Até mesmo o galgo me destinara sua atenção nas manhãs e tardes orvalhadas em que saíamos sem direção pelas trilhas de areia úmida e tempo chuvoso, pertubando a quietude triste que se abria friamente durante os dias e renascia invencível e ameaçadora durante às noites. Mas minhas memórias de infortúnio me prejudicam com suas ligações concretas e terríveis e atrás de cada rocha esquecida eu esperava encontrar Alermano com sua lança de caça e colares de dentes de raposa, e via os contornos de meu pai, pescando num rio no horizonte como um fantasma que me sorria e acenava, distante e irreal, antes de sumir no meio de uma revoada rasante e acizentada de pombos.

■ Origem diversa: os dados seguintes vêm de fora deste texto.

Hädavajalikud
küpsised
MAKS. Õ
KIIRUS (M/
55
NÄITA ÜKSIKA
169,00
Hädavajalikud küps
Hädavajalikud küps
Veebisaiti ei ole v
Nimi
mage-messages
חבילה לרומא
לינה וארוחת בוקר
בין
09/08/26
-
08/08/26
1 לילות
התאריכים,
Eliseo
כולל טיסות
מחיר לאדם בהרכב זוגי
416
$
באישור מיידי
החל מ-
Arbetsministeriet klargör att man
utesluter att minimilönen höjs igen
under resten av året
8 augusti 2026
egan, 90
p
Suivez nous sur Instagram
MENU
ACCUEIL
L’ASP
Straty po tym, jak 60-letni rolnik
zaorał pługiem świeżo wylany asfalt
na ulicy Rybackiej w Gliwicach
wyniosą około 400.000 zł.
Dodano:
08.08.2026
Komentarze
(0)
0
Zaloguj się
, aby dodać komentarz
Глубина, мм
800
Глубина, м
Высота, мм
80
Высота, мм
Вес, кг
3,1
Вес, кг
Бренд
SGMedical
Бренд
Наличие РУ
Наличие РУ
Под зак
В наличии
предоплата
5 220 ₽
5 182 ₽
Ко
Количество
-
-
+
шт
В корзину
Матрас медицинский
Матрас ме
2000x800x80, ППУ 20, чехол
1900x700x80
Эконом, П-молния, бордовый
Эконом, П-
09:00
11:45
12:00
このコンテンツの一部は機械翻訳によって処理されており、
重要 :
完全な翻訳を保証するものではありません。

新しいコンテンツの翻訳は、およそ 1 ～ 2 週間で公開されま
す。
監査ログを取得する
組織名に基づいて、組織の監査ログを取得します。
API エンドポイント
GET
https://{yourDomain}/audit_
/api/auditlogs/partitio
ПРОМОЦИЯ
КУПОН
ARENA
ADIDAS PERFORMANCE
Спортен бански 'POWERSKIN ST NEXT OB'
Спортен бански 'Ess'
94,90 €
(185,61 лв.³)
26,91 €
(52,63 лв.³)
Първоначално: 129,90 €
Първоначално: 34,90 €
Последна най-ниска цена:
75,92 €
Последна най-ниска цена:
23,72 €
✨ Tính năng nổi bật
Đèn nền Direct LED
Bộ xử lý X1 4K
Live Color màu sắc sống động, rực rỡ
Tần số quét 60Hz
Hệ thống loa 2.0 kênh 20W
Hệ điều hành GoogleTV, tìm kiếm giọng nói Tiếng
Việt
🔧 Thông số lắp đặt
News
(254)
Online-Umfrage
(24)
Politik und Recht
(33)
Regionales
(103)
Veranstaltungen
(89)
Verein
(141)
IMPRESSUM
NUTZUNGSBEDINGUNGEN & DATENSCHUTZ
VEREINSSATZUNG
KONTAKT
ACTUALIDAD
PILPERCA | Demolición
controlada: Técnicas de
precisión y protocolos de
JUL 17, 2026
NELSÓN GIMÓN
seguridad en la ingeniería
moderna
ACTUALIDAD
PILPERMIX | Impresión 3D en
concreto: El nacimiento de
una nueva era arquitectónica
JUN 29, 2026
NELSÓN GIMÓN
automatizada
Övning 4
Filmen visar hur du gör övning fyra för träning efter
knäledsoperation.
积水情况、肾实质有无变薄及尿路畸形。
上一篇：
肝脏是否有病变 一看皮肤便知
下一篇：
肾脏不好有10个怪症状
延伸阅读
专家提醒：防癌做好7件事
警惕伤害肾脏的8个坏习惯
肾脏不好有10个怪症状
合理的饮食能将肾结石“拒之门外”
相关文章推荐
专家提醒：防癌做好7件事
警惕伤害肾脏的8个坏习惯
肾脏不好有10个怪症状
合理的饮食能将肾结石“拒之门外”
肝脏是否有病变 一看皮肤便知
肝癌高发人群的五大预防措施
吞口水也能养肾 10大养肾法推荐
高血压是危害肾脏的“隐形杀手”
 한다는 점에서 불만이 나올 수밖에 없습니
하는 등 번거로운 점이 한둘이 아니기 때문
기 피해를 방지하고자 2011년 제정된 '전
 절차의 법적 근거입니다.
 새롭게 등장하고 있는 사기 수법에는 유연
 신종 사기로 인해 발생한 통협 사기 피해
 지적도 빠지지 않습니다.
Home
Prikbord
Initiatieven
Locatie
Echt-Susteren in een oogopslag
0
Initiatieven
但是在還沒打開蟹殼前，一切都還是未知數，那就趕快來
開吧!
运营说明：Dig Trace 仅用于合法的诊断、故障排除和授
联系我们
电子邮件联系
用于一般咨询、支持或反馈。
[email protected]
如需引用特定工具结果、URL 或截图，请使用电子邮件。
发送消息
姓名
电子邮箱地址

As poções de caráter alucinógeno de minha nova amiga, seus apetitosos cogumelos rosados e as mais diversas variações de incensos e papoulas também me causaram grande interesse e satisfação, mas minha verdadeira inspiração provinha de meus próprios sentimentos, transformados em parte pela razão, parte pelos impulsos daqueles estranhos alimentos e ervas. Desta forma, pude recriar, mesmo durante a mais fria das noites, as auroras de minha juventude, tão próxima daqueles meus dias mas, paradoxalmente, tão inatingíveis e espectrais. Às manhãs, ela se incumbia de tratar dos cavalos, criados num longo cercado de estacas altas e grossas incrustadas ao redor de um pequeno estábulo repleto de feno e barris de água que trazíamos do rio. Poderia alguém, num local totalmente estranho, num diferente tempo, com diferentes intenções, acordar da mais incerta inconsciência da alma como uma diferente pessoa?

Não posso dizer exatamente, considerando meu sono inicial de alguns dias, quanto foi o tempo passado na cabana, mas não foi muito longo, digo com certeza. Totalizadas em minhas marcações feitas no chão, na madeira ao lado de minha cama, vinte noites; e serviram para que pudesse me apossar de minhas próprias peculiaridades, orientar-me por elas e renunciar ao ínfimo grau de autoconheciemnto que possuía como fruto de minha pouca idade, como um animal que observa atentamente os movimentos de suas presas, aprende de cor todos seus detalhes de rotina e procura o momento certo para o ataque, sem desconfiança, decisivo, hostil e mortal. Foi com tais características de interesses que numa manhã ensolarada tomamos láudano produzido diretamente dos frutos imaturos de papoulas, passando pelo ópio para enfim chegar a nossa bebida; e partimos os três, ela, eu e o galgo, montando num cavalo negro e levando outros dois de seu melhores, carregando nossas escassas provisões, mas ela me alertou que encontraríamos alimentos e água suficientes ao longo do caminho de volta a Itália; além disso o láudano nos seria útil em minerais e nos inibiria o apetite através da viagem; e a cada colina vencida, cada montanha contornada, cada riacho que elevava suas águas até o pescoço de nossos animais eu sentia os venenos daquelas ervas sombrias e perigosas me conduzirem pelos mistérios das mais estranhas visões sublunares, por oásis e desertos de sentimentos desconhecidos e a minha volta vi se edificar uma grande excitação de impulsos, logo transformados em desejo de vingança contra aqueles que levaram Alermano e meu pai.